Methodological limitations related to the general model of socio-emotional competencies may not align with the e-COM model, potentially omitting setting-specific competencies. Other limitations may arise from the e-COM assessment tool, as its cultural and age group adaptation falls short of values in the Spanish study. Additionally, the absence of questionnaire administration counterbalancing could introduce participant fatigue, potentially impacting one instrument more than another, thereby constraining psychometric properties.
It has been noted too that these have not been granted conceptual equivalence due to the constraint of finding appropriate instruments for online measurement. Consequently, the closest available instrument in an offline environment has been employed. Similarly, the sufficiency of content validity in the E- -self-control of impulsiveness items may need scrutiny, as some dimensions may not be easily measured online.
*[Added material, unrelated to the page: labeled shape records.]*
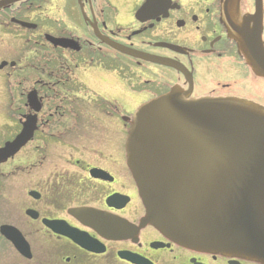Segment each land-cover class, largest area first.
I'll list each match as a JSON object with an SVG mask.
<instances>
[{
    "label": "flooded vegetation",
    "instance_id": "obj_1",
    "mask_svg": "<svg viewBox=\"0 0 264 264\" xmlns=\"http://www.w3.org/2000/svg\"><path fill=\"white\" fill-rule=\"evenodd\" d=\"M225 2L0 0V264H258L143 223L128 166L135 112L173 89L264 108V0Z\"/></svg>",
    "mask_w": 264,
    "mask_h": 264
},
{
    "label": "water",
    "instance_id": "obj_2",
    "mask_svg": "<svg viewBox=\"0 0 264 264\" xmlns=\"http://www.w3.org/2000/svg\"><path fill=\"white\" fill-rule=\"evenodd\" d=\"M31 134L27 124L21 144ZM127 148L146 223L194 251L264 264L262 107L174 89L138 109Z\"/></svg>",
    "mask_w": 264,
    "mask_h": 264
},
{
    "label": "rangeland",
    "instance_id": "obj_3",
    "mask_svg": "<svg viewBox=\"0 0 264 264\" xmlns=\"http://www.w3.org/2000/svg\"><path fill=\"white\" fill-rule=\"evenodd\" d=\"M1 79V78H0Z\"/></svg>",
    "mask_w": 264,
    "mask_h": 264
}]
</instances>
Despite its limitations, this research represents a notable advance for future projects aimed at socio-emotional competencies both in the online and offline spheres of the Colombian context. It shows promise as a preventative measure against adverse effects linked to virtual interactions, such as cyberbullying and harmful online practices (Hernández, 2019; Herrera et al., 2017). Leveraging existing resources for in-person interventions can accelerate the development of online tools that support these skills. Based on the study’s insights, improving unrelated online experiences over offline competencies appears warranted, recognising the nuanced nature of online interactions (Cebollero-Salinas et al., 2022c; Orejudo et al., 2022). In short, Colombian educational institutions must promote socio-emotional competence from the beginning, involving families to generalise the acquired skills, with age being a critical factor (Elboj et al., 2023)1.